__Data for review__
>>

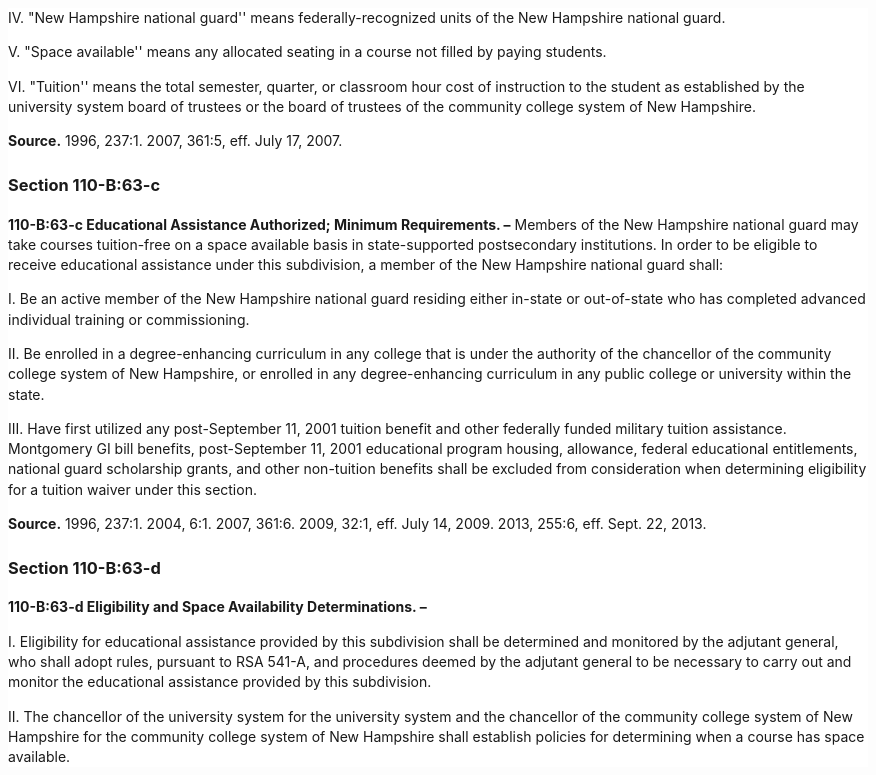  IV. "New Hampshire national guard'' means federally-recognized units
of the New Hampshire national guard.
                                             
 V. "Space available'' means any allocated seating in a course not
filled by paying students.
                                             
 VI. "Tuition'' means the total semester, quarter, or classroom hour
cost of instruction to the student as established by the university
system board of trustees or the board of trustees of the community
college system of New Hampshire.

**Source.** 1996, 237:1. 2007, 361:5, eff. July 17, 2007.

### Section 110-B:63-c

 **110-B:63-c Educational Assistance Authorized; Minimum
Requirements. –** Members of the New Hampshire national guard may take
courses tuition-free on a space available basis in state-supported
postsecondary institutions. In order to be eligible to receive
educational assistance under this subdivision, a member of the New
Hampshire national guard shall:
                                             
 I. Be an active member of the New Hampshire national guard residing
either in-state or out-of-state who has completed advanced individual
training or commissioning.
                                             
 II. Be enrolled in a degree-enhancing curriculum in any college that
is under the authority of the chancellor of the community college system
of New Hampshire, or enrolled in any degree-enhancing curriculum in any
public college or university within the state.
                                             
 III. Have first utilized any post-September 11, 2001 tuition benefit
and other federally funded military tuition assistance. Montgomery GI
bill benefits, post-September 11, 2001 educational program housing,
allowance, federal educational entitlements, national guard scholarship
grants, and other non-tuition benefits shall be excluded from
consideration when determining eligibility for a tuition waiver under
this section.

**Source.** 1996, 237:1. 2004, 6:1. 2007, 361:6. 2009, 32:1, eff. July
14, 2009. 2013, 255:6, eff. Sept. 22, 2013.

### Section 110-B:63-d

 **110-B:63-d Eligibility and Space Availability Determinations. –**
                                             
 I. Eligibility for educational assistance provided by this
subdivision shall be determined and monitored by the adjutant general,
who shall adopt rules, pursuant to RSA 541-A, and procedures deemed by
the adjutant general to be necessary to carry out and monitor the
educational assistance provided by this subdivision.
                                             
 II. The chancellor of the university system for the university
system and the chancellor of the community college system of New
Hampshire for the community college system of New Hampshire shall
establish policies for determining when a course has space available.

<<

__Task brief__
Show each line from the listing above that includes the word "subdivision".

__Written reply__
educational assistance under this subdivision, a member of the New
subdivision shall be determined and monitored by the adjutant general,
educational assistance provided by this subdivision.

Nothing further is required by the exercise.